Extracted page text data

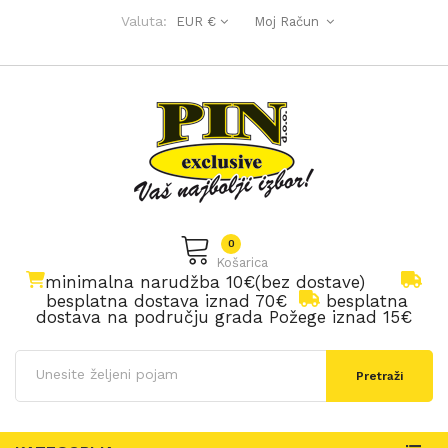
Valuta:
EUR €
Moj Račun
0
Košarica
minimalna narudžba 10€(bez dostave)
besplatna dostava iznad 70€
besplatna
dostava na području grada Požege iznad 15€
Pretraži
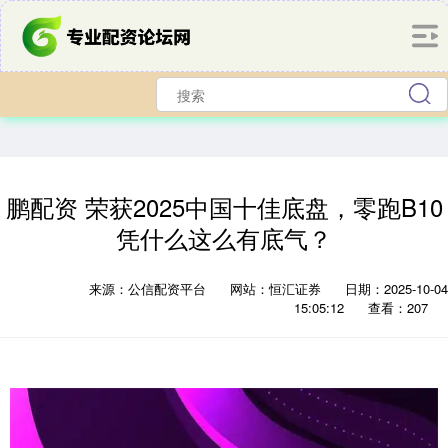
鹏配资 荣获2025中国十佳底盘，零跑B10
凭什么这么有底气？
来源：公信配资平台
网站：恒汇证券
日期：2025-10-04
15:05:12
查看：207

### Aim of the exercise
What lines above hold the word "iznad"? Pull each one out.

### Answer to this problem
besplatna dostava iznad 70€
dostava na području grada Požege iznad 15€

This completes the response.